Article via The Vancouver Sun :
" A groundbreaking study shows some rats in the Downtown Eastside are carrying a bacterial disease that can infect humans and, in severe cases, lead to kidney failure, bleeding in the lungs and meningitis.
The first results from the study, published Thursday in the journal PLoS ONE, found rats trapped over the course of one year tested positive for leptospirosis, a disease that mostly causes flu-like symptoms in humans and is commonly found in developing countries.
The results are the first definitive findings to come out of the Vancouver Rat Project, a three-year study helmed by Abbotsford-based researcher Dr. Chelsea Himsworth that aims to fill a knowledge gap about the characteristics of local rats, the pathogens they carry and the potential crossover to humans.
“There’s never been a comprehensive study of rats on any subject in Canada. Ever,” explains Himsworth, a veterinarian completing her PhD through the University of B.C.’s school of population and public health.

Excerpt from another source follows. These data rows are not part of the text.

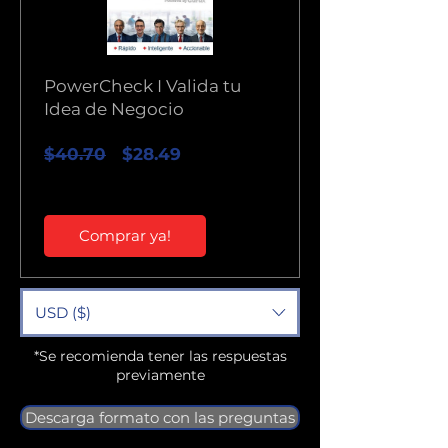
PowerCheck I Valida tu
Idea de Negocio
Precio
Precio
$40.70
$28.49
de
oferta
Comprar ya!
USD ($)
*Se recomienda tener las respuestas
previamente
Descarga formato con las preguntas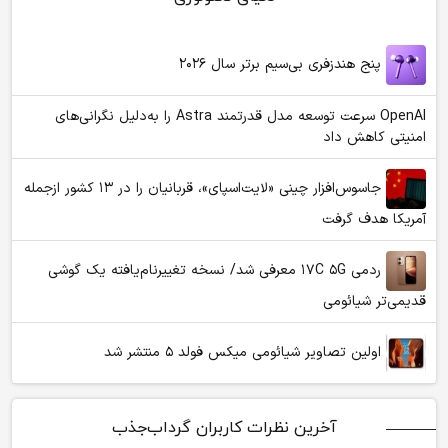
پنج هندزفری بی‌سیم برتر سال ۲۰۲۶
OpenAI سرعت توسعه مدل قدرتمند Astra را به‌دلیل نگرانی‌های
امنیتی کاهش داد
جاسوس‌افزار چینی «لایت‌اسپای»، قربانیان را در ۱۳ کشور ازجمله
آمریکا هدف گرفت
ردمی ۱۷C ۵G معرفی شد/ نسخه تغییرنام‌یافته یک گوشی
قدیمی‌تر شیائومی
اولین تصاویر شیائومی میکس فولد ۵ منتشر شد
آخرین نظرات کاربران گرداب‌جذب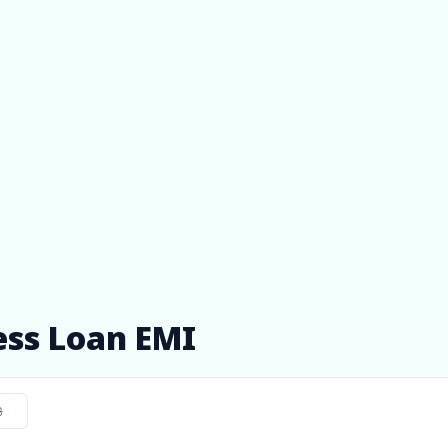
ess Loan EMI
ಿ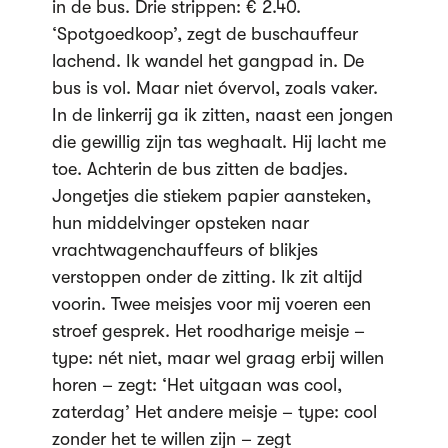
in de bus. Drie strippen: € 2.40.
‘Spotgoedkoop’, zegt de buschauffeur
lachend. Ik wandel het gangpad in. De
bus is vol. Maar niet óvervol, zoals vaker.
In de linkerrij ga ik zitten, naast een jongen
die gewillig zijn tas weghaalt. Hij lacht me
toe. Achterin de bus zitten de badjes.
Jongetjes die stiekem papier aansteken,
hun middelvinger opsteken naar
vrachtwagenchauffeurs of blikjes
verstoppen onder de zitting. Ik zit altijd
voorin. Twee meisjes voor mij voeren een
stroef gesprek. Het roodharige meisje –
type: nét niet, maar wel graag erbij willen
horen – zegt: ‘Het uitgaan was cool,
zaterdag’ Het andere meisje – type: cool
zonder het te willen zijn – zegt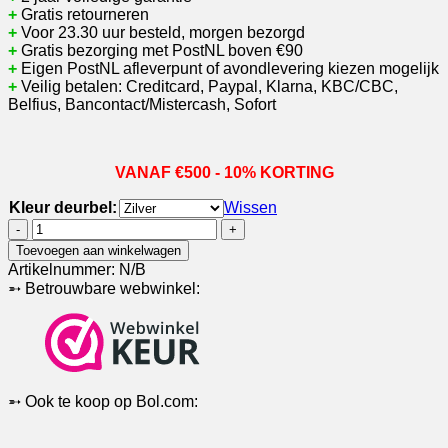
+
Gratis retourneren
+
Voor 23.30 uur besteld, morgen bezorgd
+
Gratis bezorging met PostNL boven €90
+
Eigen PostNL afleverpunt of avondlevering kiezen mogelijk
+
Veilig betalen: Creditcard, Paypal, Klarna, KBC/CBC,
Belfius, Bancontact/Mistercash, Sofort
VANAF €500 - 10% KORTING
Kleur deurbel:
Wissen
DS6706
PRO
Toevoegen aan winkelwagen
|
Artikelnummer:
N/B
HD
➵ Betrouwbare webwinkel:
internet
deurbel
met
camera
|
Zilver
➵ Ook te koop op Bol.com:
of
Zwart
|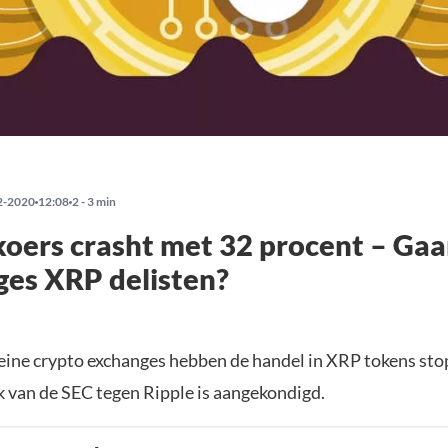
2-2020
12:08
2 - 3 min
koers crasht met 32 procent – Ga
es XRP delisten?
leine crypto exchanges hebben de handel in XRP tokens st
k van de SEC tegen Ripple is aangekondigd.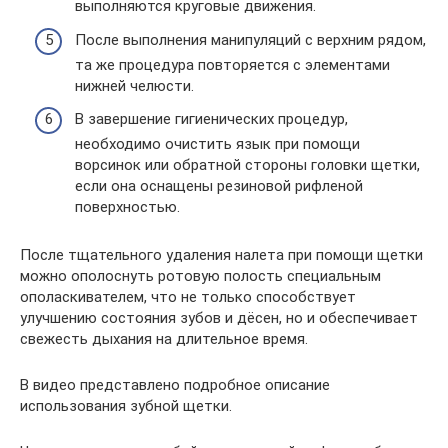
выполняются круговые движения.
После выполнения манипуляций с верхним рядом,
та же процедура повторяется с элементами
нижней челюсти.
В завершение гигиенических процедур,
необходимо очистить язык при помощи
ворсинок или обратной стороны головки щетки,
если она оснащены резиновой рифленой
поверхностью.
После тщательного удаления налета при помощи щетки
можно ополоснуть ротовую полость специальным
ополаскивателем, что не только способствует
улучшению состояния зубов и дёсен, но и обеспечивает
свежесть дыхания на длительное время.
В видео представлено подробное описание
использования зубной щетки.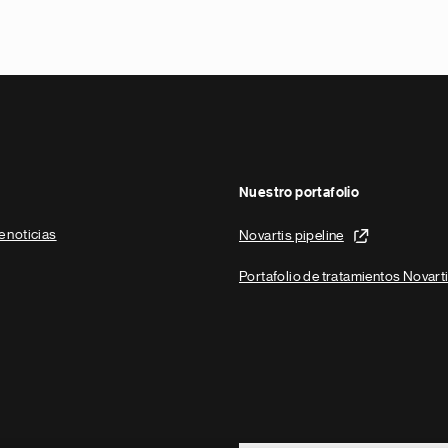
Nuestro portafolio
e noticias
Novartis pipeline
Portafolio de tratamientos Novart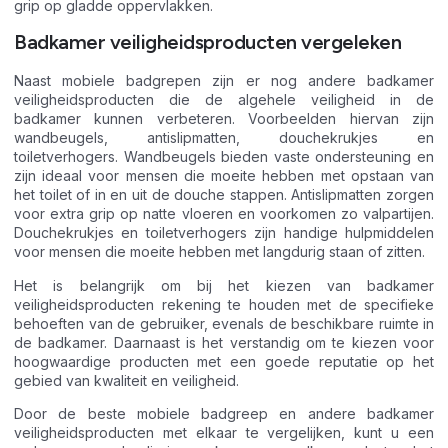
grip op gladde oppervlakken.
Badkamer veiligheidsproducten vergeleken
Naast mobiele badgrepen zijn er nog andere badkamer
veiligheidsproducten die de algehele veiligheid in de
badkamer kunnen verbeteren. Voorbeelden hiervan zijn
wandbeugels, antislipmatten, douchekrukjes en
toiletverhogers. Wandbeugels bieden vaste ondersteuning en
zijn ideaal voor mensen die moeite hebben met opstaan van
het toilet of in en uit de douche stappen. Antislipmatten zorgen
voor extra grip op natte vloeren en voorkomen zo valpartijen.
Douchekrukjes en toiletverhogers zijn handige hulpmiddelen
voor mensen die moeite hebben met langdurig staan of zitten.
Het is belangrijk om bij het kiezen van badkamer
veiligheidsproducten rekening te houden met de specifieke
behoeften van de gebruiker, evenals de beschikbare ruimte in
de badkamer. Daarnaast is het verstandig om te kiezen voor
hoogwaardige producten met een goede reputatie op het
gebied van kwaliteit en veiligheid.
Door de beste mobiele badgreep en andere badkamer
veiligheidsproducten met elkaar te vergelijken, kunt u een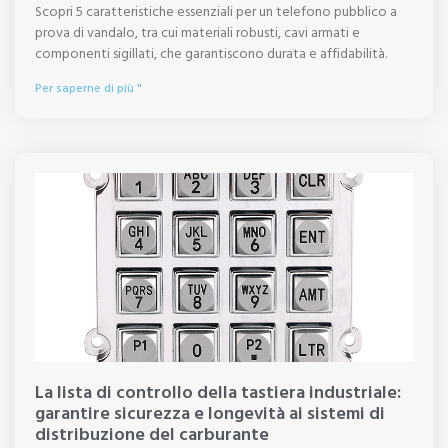
Scopri 5 caratteristiche essenziali per un telefono pubblico a
prova di vandalo, tra cui materiali robusti, cavi armati e
componenti sigillati, che garantiscono durata e affidabilità.
Per saperne di più "
La lista di controllo della tastiera industriale:
garantire sicurezza e longevità ai sistemi di
distribuzione del carburante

With a specialty in neglected zoonotic risks —diseases that spread from animals to humans — in urban centres, Himsworth embarked on the Vancouver Rat Project in 2011 to fill what she sees as a blind spot in the scientific research community.
“It really fascinates me that when you actually look into the scientific literature, we know a lot more about elephants and whales and grizzly bears than we do about rats,” she says.
Himsworth attributes that fact to the failure of the parasitic rodents to capture our collective imagination, in spite, or perhaps because of, their proximity to us."